** What you are asked to do **
Leaving the images behind, copy every line of the records exactly.

** Task material **
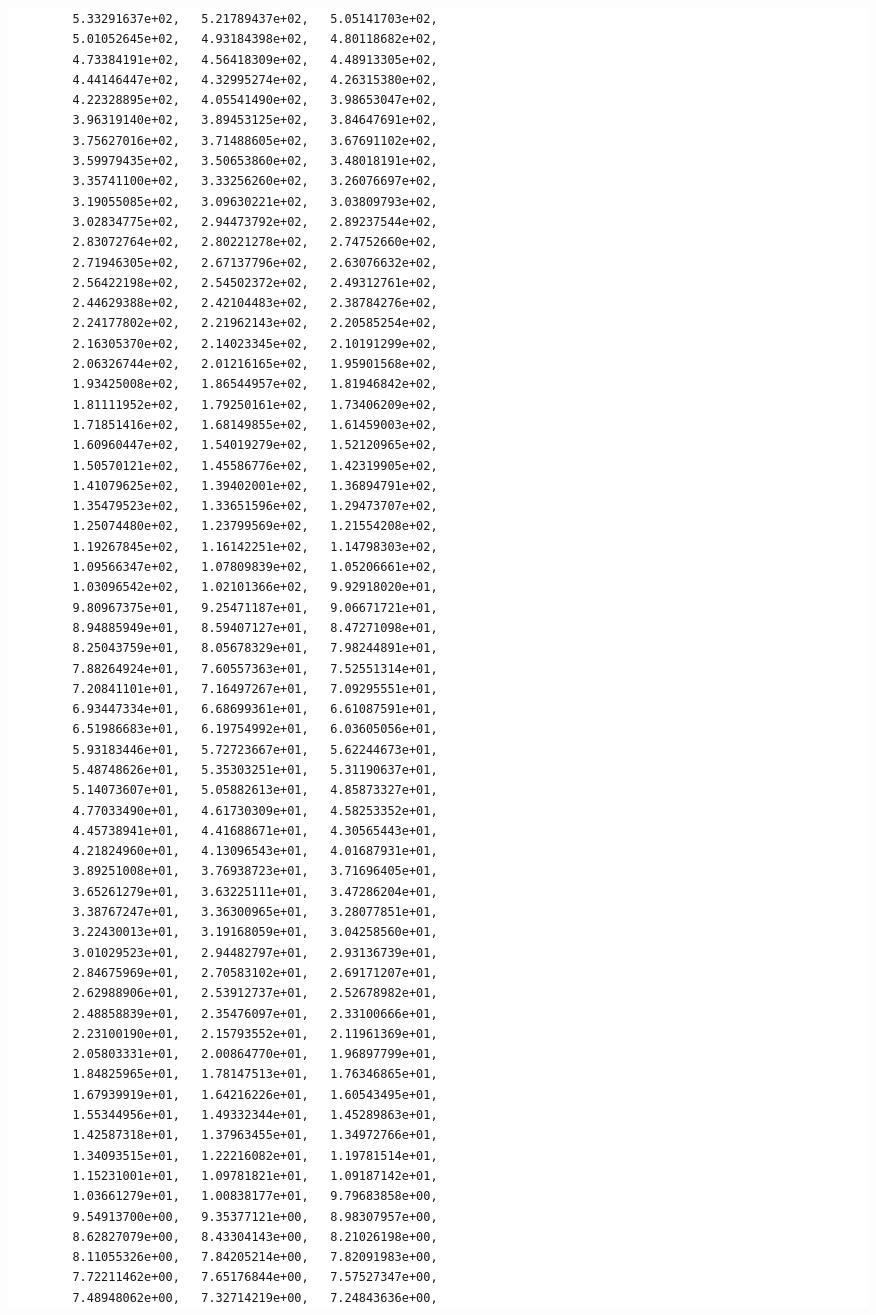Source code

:              5.33291637e+02,   5.21789437e+02,   5.05141703e+02,
             5.01052645e+02,   4.93184398e+02,   4.80118682e+02,
             4.73384191e+02,   4.56418309e+02,   4.48913305e+02,
             4.44146447e+02,   4.32995274e+02,   4.26315380e+02,
             4.22328895e+02,   4.05541490e+02,   3.98653047e+02,
             3.96319140e+02,   3.89453125e+02,   3.84647691e+02,
             3.75627016e+02,   3.71488605e+02,   3.67691102e+02,
             3.59979435e+02,   3.50653860e+02,   3.48018191e+02,
             3.35741100e+02,   3.33256260e+02,   3.26076697e+02,
             3.19055085e+02,   3.09630221e+02,   3.03809793e+02,
             3.02834775e+02,   2.94473792e+02,   2.89237544e+02,
             2.83072764e+02,   2.80221278e+02,   2.74752660e+02,
             2.71946305e+02,   2.67137796e+02,   2.63076632e+02,
             2.56422198e+02,   2.54502372e+02,   2.49312761e+02,
             2.44629388e+02,   2.42104483e+02,   2.38784276e+02,
             2.24177802e+02,   2.21962143e+02,   2.20585254e+02,
             2.16305370e+02,   2.14023345e+02,   2.10191299e+02,
             2.06326744e+02,   2.01216165e+02,   1.95901568e+02,
             1.93425008e+02,   1.86544957e+02,   1.81946842e+02,
             1.81111952e+02,   1.79250161e+02,   1.73406209e+02,
             1.71851416e+02,   1.68149855e+02,   1.61459003e+02,
             1.60960447e+02,   1.54019279e+02,   1.52120965e+02,
             1.50570121e+02,   1.45586776e+02,   1.42319905e+02,
             1.41079625e+02,   1.39402001e+02,   1.36894791e+02,
             1.35479523e+02,   1.33651596e+02,   1.29473707e+02,
             1.25074480e+02,   1.23799569e+02,   1.21554208e+02,
             1.19267845e+02,   1.16142251e+02,   1.14798303e+02,
             1.09566347e+02,   1.07809839e+02,   1.05206661e+02,
             1.03096542e+02,   1.02101366e+02,   9.92918020e+01,
             9.80967375e+01,   9.25471187e+01,   9.06671721e+01,
             8.94885949e+01,   8.59407127e+01,   8.47271098e+01,
             8.25043759e+01,   8.05678329e+01,   7.98244891e+01,
             7.88264924e+01,   7.60557363e+01,   7.52551314e+01,
             7.20841101e+01,   7.16497267e+01,   7.09295551e+01,
             6.93447334e+01,   6.68699361e+01,   6.61087591e+01,
             6.51986683e+01,   6.19754992e+01,   6.03605056e+01,
             5.93183446e+01,   5.72723667e+01,   5.62244673e+01,
             5.48748626e+01,   5.35303251e+01,   5.31190637e+01,
             5.14073607e+01,   5.05882613e+01,   4.85873327e+01,
             4.77033490e+01,   4.61730309e+01,   4.58253352e+01,
             4.45738941e+01,   4.41688671e+01,   4.30565443e+01,
             4.21824960e+01,   4.13096543e+01,   4.01687931e+01,
             3.89251008e+01,   3.76938723e+01,   3.71696405e+01,
             3.65261279e+01,   3.63225111e+01,   3.47286204e+01,
             3.38767247e+01,   3.36300965e+01,   3.28077851e+01,
             3.22430013e+01,   3.19168059e+01,   3.04258560e+01,
             3.01029523e+01,   2.94482797e+01,   2.93136739e+01,
             2.84675969e+01,   2.70583102e+01,   2.69171207e+01,
             2.62988906e+01,   2.53912737e+01,   2.52678982e+01,
             2.48858839e+01,   2.35476097e+01,   2.33100666e+01,
             2.23100190e+01,   2.15793552e+01,   2.11961369e+01,
             2.05803331e+01,   2.00864770e+01,   1.96897799e+01,
             1.84825965e+01,   1.78147513e+01,   1.76346865e+01,
             1.67939919e+01,   1.64216226e+01,   1.60543495e+01,
             1.55344956e+01,   1.49332344e+01,   1.45289863e+01,
             1.42587318e+01,   1.37963455e+01,   1.34972766e+01,
             1.34093515e+01,   1.22216082e+01,   1.19781514e+01,
             1.15231001e+01,   1.09781821e+01,   1.09187142e+01,
             1.03661279e+01,   1.00838177e+01,   9.79683858e+00,
             9.54913700e+00,   9.35377121e+00,   8.98307957e+00,
             8.62827079e+00,   8.43304143e+00,   8.21026198e+00,
             8.11055326e+00,   7.84205214e+00,   7.82091983e+00,
             7.72211462e+00,   7.65176844e+00,   7.57527347e+00,
             7.48948062e+00,   7.32714219e+00,   7.24843636e+00,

** Exercise output **
Source code

:              5.33291637e+02,   5.21789437e+02,   5.05141703e+02,
             5.01052645e+02,   4.93184398e+02,   4.80118682e+02,
             4.73384191e+02,   4.56418309e+02,   4.48913305e+02,
             4.44146447e+02,   4.32995274e+02,   4.26315380e+02,
             4.22328895e+02,   4.05541490e+02,   3.98653047e+02,
             3.96319140e+02,   3.89453125e+02,   3.84647691e+02,
             3.75627016e+02,   3.71488605e+02,   3.67691102e+02,
             3.59979435e+02,   3.50653860e+02,   3.48018191e+02,
             3.35741100e+02,   3.33256260e+02,   3.26076697e+02,
             3.19055085e+02,   3.09630221e+02,   3.03809793e+02,
             3.02834775e+02,   2.94473792e+02,   2.89237544e+02,
             2.83072764e+02,   2.80221278e+02,   2.74752660e+02,
             2.71946305e+02,   2.67137796e+02,   2.63076632e+02,
             2.56422198e+02,   2.54502372e+02,   2.49312761e+02,
             2.44629388e+02,   2.42104483e+02,   2.38784276e+02,
             2.24177802e+02,   2.21962143e+02,   2.20585254e+02,
             2.16305370e+02,   2.14023345e+02,   2.10191299e+02,
             2.06326744e+02,   2.01216165e+02,   1.95901568e+02,
             1.93425008e+02,   1.86544957e+02,   1.81946842e+02,
             1.81111952e+02,   1.79250161e+02,   1.73406209e+02,
             1.71851416e+02,   1.68149855e+02,   1.61459003e+02,
             1.60960447e+02,   1.54019279e+02,   1.52120965e+02,
             1.50570121e+02,   1.45586776e+02,   1.42319905e+02,
             1.41079625e+02,   1.39402001e+02,   1.36894791e+02,
             1.35479523e+02,   1.33651596e+02,   1.29473707e+02,
             1.25074480e+02,   1.23799569e+02,   1.21554208e+02,
             1.19267845e+02,   1.16142251e+02,   1.14798303e+02,
             1.09566347e+02,   1.07809839e+02,   1.05206661e+02,
             1.03096542e+02,   1.02101366e+02,   9.92918020e+01,
             9.80967375e+01,   9.25471187e+01,   9.06671721e+01,
             8.94885949e+01,   8.59407127e+01,   8.47271098e+01,
             8.25043759e+01,   8.05678329e+01,   7.98244891e+01,
             7.88264924e+01,   7.60557363e+01,   7.52551314e+01,
             7.20841101e+01,   7.16497267e+01,   7.09295551e+01,
             6.93447334e+01,   6.68699361e+01,   6.61087591e+01,
             6.51986683e+01,   6.19754992e+01,   6.03605056e+01,
             5.93183446e+01,   5.72723667e+01,   5.62244673e+01,
             5.48748626e+01,   5.35303251e+01,   5.31190637e+01,
             5.14073607e+01,   5.05882613e+01,   4.85873327e+01,
             4.77033490e+01,   4.61730309e+01,   4.58253352e+01,
             4.45738941e+01,   4.41688671e+01,   4.30565443e+01,
             4.21824960e+01,   4.13096543e+01,   4.01687931e+01,
             3.89251008e+01,   3.76938723e+01,   3.71696405e+01,
             3.65261279e+01,   3.63225111e+01,   3.47286204e+01,
             3.38767247e+01,   3.36300965e+01,   3.28077851e+01,
             3.22430013e+01,   3.19168059e+01,   3.04258560e+01,
             3.01029523e+01,   2.94482797e+01,   2.93136739e+01,
             2.84675969e+01,   2.70583102e+01,   2.69171207e+01,
             2.62988906e+01,   2.53912737e+01,   2.52678982e+01,
             2.48858839e+01,   2.35476097e+01,   2.33100666e+01,
             2.23100190e+01,   2.15793552e+01,   2.11961369e+01,
             2.05803331e+01,   2.00864770e+01,   1.96897799e+01,
             1.84825965e+01,   1.78147513e+01,   1.76346865e+01,
             1.67939919e+01,   1.64216226e+01,   1.60543495e+01,
             1.55344956e+01,   1.49332344e+01,   1.45289863e+01,
             1.42587318e+01,   1.37963455e+01,   1.34972766e+01,
             1.34093515e+01,   1.22216082e+01,   1.19781514e+01,
             1.15231001e+01,   1.09781821e+01,   1.09187142e+01,
             1.03661279e+01,   1.00838177e+01,   9.79683858e+00,
             9.54913700e+00,   9.35377121e+00,   8.98307957e+00,
             8.62827079e+00,   8.43304143e+00,   8.21026198e+00,
             8.11055326e+00,   7.84205214e+00,   7.82091983e+00,
             7.72211462e+00,   7.65176844e+00,   7.57527347e+00,
             7.48948062e+00,   7.32714219e+00,   7.24843636e+00,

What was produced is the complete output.